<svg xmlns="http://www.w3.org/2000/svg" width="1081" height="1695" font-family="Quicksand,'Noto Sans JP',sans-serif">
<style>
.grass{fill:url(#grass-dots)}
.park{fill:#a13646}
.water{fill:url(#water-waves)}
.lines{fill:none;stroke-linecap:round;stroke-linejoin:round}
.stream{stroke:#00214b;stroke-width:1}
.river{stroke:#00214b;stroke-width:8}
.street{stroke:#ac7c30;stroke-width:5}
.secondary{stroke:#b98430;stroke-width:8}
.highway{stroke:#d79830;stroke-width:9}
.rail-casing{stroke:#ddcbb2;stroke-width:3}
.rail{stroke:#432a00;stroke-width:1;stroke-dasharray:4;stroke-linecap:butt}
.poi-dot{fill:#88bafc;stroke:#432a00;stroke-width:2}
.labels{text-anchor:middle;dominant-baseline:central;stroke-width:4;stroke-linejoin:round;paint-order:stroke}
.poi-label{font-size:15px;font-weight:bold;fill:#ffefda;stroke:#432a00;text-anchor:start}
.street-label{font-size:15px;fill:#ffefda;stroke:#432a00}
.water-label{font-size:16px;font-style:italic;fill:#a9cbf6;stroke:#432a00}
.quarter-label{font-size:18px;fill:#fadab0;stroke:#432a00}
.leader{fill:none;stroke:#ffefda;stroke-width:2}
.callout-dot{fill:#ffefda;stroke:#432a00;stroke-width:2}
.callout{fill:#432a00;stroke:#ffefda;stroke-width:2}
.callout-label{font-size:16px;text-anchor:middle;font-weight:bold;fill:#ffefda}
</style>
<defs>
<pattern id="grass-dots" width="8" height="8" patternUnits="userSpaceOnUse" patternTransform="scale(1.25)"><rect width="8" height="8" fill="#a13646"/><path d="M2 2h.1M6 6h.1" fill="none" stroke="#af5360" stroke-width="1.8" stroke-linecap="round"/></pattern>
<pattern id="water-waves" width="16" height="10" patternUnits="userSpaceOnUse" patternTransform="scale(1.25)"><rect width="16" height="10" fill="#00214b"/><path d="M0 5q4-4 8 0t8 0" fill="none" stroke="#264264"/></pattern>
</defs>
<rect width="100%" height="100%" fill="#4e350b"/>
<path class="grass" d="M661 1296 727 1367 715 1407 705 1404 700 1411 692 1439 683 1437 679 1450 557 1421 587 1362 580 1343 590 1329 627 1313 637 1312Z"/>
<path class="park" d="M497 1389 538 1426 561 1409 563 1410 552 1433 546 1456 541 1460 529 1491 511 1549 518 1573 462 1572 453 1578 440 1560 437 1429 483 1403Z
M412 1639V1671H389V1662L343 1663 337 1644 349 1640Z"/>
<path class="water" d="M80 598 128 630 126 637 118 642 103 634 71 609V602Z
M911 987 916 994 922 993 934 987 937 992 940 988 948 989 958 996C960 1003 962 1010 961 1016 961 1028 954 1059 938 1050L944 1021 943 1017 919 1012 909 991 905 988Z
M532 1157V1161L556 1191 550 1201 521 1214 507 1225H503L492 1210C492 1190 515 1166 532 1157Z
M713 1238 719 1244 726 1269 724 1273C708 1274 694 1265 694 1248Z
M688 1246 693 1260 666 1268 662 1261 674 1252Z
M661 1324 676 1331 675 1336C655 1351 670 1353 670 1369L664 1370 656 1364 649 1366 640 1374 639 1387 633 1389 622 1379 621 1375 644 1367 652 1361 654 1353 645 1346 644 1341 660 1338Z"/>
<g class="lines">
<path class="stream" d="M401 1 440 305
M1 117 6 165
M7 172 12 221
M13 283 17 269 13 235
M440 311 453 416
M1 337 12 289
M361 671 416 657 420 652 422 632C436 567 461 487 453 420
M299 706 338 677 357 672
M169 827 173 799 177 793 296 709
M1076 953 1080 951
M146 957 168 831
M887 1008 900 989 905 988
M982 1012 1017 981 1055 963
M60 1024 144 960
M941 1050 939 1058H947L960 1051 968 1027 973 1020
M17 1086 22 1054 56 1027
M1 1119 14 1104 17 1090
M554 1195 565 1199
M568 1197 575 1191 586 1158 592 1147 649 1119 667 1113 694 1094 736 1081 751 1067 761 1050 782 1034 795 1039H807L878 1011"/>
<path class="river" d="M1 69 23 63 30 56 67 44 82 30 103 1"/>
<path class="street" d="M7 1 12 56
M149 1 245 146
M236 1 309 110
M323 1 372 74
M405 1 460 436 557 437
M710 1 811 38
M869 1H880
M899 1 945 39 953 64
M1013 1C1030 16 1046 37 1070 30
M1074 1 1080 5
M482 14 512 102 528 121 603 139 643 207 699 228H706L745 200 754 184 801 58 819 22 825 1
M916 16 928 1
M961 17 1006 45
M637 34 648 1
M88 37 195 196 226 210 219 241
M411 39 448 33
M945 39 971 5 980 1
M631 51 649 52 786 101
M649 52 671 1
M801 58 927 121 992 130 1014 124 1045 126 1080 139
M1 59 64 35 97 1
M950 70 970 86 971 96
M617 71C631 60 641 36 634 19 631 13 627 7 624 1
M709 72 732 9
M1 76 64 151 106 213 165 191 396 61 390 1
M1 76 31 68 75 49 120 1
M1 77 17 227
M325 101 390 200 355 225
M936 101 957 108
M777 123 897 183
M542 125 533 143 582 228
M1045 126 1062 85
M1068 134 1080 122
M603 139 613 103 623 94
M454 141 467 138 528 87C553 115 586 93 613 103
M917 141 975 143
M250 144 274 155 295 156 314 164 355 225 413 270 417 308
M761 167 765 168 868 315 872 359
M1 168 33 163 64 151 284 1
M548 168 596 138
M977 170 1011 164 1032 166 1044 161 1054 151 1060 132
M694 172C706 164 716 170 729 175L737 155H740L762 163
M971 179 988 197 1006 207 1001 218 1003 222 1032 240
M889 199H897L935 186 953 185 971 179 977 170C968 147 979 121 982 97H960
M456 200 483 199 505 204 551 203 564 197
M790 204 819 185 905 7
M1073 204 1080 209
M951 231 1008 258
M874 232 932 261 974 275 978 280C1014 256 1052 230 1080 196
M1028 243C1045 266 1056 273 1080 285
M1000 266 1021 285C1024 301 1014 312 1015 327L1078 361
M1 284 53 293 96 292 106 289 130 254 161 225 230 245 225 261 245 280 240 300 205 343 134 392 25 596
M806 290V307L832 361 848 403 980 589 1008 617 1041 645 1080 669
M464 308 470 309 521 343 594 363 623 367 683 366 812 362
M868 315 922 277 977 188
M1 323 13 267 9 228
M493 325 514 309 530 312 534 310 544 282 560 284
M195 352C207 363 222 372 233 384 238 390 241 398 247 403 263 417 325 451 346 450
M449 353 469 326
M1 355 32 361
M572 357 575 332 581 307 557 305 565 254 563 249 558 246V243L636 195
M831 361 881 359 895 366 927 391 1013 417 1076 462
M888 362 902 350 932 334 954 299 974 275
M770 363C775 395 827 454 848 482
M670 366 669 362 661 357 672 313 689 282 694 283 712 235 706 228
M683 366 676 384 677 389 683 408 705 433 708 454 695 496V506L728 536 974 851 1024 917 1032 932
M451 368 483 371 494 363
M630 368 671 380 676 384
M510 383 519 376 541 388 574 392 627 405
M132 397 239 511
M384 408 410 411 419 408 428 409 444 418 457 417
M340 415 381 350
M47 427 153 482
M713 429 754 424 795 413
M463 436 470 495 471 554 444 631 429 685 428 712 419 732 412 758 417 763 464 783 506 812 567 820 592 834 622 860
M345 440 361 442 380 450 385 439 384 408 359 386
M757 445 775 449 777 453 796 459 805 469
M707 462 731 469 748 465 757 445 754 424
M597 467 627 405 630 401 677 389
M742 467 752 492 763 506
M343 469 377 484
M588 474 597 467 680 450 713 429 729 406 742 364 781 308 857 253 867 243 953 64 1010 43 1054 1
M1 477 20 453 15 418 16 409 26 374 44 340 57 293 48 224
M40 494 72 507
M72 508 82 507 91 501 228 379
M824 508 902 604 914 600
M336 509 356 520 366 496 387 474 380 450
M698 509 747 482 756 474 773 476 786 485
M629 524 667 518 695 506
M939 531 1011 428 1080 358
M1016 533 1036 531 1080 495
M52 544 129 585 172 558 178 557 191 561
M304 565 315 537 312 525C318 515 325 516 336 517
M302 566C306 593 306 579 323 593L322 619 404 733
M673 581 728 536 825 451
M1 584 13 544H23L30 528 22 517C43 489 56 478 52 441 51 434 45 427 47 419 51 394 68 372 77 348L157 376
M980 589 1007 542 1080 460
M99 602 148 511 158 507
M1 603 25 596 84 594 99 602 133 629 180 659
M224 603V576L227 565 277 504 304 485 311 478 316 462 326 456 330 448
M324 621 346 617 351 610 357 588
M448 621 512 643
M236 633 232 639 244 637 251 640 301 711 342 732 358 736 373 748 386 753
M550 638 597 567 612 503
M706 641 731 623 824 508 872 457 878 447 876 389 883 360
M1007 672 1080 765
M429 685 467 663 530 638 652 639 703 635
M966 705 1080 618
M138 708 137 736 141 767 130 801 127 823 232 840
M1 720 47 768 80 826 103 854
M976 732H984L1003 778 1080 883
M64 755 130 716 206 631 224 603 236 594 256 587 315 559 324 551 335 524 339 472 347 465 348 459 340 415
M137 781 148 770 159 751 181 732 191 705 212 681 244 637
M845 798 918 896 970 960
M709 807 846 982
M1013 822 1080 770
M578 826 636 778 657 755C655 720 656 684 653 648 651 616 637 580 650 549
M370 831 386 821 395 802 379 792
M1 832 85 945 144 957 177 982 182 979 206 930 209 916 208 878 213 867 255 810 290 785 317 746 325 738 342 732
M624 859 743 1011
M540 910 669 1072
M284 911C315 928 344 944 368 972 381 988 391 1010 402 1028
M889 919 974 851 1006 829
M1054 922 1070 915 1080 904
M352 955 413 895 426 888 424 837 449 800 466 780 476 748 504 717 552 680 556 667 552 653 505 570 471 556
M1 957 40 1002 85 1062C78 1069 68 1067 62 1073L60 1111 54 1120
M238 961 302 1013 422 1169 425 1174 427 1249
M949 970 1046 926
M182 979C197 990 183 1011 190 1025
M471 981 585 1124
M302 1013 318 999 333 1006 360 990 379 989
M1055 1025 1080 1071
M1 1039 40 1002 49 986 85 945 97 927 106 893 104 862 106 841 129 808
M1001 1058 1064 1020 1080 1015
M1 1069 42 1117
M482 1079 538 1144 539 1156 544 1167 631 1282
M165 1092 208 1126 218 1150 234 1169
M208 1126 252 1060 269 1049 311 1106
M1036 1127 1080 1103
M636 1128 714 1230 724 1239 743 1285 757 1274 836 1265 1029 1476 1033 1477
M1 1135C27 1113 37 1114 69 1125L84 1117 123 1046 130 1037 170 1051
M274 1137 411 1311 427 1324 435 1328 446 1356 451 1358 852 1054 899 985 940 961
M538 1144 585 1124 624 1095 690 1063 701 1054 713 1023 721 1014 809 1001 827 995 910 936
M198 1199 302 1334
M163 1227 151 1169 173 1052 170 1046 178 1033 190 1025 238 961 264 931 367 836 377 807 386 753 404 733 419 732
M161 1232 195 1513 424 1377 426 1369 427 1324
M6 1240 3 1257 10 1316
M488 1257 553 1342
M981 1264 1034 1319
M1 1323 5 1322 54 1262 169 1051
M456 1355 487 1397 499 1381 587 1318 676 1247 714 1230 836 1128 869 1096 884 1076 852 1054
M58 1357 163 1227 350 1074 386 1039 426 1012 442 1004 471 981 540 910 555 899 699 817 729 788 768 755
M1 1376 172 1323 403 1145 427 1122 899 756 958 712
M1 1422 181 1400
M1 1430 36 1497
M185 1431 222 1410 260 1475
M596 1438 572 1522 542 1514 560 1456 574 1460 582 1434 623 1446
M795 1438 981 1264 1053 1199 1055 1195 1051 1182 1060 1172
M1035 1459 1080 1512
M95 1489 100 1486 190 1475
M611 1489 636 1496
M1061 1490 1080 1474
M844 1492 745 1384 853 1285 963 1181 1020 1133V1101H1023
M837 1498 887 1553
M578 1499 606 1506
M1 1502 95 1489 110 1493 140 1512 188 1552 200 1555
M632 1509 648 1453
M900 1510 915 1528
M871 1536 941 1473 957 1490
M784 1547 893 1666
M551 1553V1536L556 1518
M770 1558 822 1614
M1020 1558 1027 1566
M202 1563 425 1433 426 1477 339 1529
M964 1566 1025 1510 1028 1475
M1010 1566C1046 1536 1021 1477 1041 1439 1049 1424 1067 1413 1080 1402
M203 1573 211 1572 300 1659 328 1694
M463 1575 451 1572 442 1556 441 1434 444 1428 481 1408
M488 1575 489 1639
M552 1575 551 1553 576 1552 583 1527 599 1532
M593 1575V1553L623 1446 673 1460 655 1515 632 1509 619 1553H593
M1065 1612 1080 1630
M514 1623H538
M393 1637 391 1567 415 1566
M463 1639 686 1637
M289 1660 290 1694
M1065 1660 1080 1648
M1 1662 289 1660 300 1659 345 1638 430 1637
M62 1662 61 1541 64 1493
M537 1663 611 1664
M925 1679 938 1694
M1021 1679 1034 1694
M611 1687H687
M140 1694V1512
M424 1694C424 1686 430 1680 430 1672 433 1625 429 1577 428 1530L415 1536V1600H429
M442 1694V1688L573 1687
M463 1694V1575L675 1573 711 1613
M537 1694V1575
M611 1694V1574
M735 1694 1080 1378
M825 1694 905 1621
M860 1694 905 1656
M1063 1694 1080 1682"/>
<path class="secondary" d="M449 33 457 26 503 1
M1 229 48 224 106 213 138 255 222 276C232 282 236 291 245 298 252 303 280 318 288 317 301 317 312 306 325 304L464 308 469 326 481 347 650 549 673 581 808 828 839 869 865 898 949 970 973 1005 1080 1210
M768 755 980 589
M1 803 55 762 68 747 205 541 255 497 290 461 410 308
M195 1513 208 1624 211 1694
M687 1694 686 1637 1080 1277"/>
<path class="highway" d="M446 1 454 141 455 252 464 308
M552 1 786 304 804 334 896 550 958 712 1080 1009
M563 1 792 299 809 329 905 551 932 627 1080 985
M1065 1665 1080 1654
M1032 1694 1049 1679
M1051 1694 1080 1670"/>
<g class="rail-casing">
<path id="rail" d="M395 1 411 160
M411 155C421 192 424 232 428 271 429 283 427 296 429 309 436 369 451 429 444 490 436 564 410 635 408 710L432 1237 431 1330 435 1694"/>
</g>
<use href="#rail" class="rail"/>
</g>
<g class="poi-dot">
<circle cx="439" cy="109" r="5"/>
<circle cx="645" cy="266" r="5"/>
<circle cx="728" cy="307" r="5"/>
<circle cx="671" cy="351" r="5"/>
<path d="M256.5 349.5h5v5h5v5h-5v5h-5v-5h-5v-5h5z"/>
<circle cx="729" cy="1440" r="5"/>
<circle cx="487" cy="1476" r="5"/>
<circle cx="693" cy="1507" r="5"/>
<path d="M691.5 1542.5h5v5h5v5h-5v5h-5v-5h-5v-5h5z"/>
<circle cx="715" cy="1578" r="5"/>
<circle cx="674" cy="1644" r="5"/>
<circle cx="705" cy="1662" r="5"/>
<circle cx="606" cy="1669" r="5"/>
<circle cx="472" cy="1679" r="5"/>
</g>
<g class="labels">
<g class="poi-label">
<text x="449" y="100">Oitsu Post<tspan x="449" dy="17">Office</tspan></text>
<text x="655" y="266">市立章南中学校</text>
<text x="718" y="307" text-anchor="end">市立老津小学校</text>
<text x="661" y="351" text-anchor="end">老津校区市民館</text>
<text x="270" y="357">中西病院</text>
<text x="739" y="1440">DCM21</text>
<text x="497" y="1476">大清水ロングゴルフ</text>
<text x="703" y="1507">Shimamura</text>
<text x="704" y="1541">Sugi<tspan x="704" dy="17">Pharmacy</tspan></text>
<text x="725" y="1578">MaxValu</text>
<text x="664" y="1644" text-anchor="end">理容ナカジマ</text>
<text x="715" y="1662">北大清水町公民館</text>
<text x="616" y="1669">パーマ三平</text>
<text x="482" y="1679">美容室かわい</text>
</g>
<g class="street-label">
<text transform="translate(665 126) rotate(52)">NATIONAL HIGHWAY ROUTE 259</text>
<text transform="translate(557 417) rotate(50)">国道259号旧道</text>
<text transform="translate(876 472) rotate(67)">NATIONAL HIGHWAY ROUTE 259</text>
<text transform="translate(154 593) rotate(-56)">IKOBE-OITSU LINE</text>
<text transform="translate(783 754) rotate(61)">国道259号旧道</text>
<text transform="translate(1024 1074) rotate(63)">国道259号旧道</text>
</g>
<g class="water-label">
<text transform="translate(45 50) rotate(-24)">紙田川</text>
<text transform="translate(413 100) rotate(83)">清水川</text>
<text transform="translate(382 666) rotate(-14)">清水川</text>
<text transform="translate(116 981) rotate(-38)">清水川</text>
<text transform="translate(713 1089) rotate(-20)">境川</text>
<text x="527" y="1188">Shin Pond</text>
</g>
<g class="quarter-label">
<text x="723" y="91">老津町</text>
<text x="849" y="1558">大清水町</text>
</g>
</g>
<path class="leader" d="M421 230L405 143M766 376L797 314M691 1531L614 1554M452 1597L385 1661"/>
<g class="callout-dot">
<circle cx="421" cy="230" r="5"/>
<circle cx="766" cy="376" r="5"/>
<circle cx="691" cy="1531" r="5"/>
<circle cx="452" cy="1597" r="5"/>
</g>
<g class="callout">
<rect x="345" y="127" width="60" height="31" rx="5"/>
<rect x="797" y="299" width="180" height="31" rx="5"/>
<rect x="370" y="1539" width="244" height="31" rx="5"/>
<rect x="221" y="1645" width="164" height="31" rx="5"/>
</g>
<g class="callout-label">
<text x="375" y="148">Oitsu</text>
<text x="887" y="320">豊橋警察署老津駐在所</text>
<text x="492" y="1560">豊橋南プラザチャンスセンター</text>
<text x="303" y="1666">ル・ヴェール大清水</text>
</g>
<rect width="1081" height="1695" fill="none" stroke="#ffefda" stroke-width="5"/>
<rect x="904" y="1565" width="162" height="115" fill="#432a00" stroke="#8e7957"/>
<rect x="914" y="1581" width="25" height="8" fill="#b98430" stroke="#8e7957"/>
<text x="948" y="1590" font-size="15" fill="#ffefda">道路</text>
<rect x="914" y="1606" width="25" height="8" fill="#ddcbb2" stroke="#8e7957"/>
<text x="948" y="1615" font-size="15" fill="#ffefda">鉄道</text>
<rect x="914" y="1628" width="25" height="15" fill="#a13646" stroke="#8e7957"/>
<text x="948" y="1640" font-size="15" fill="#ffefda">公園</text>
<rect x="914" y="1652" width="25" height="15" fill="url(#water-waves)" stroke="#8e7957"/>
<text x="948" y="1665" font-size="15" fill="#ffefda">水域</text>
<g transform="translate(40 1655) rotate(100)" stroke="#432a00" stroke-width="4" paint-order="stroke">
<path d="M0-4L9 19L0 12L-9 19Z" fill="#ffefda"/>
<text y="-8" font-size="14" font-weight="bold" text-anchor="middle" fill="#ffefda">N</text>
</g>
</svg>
----------------
Requirement
In how many lines of the entries does "labels" appear? Reply with only the number.

Result of the task
2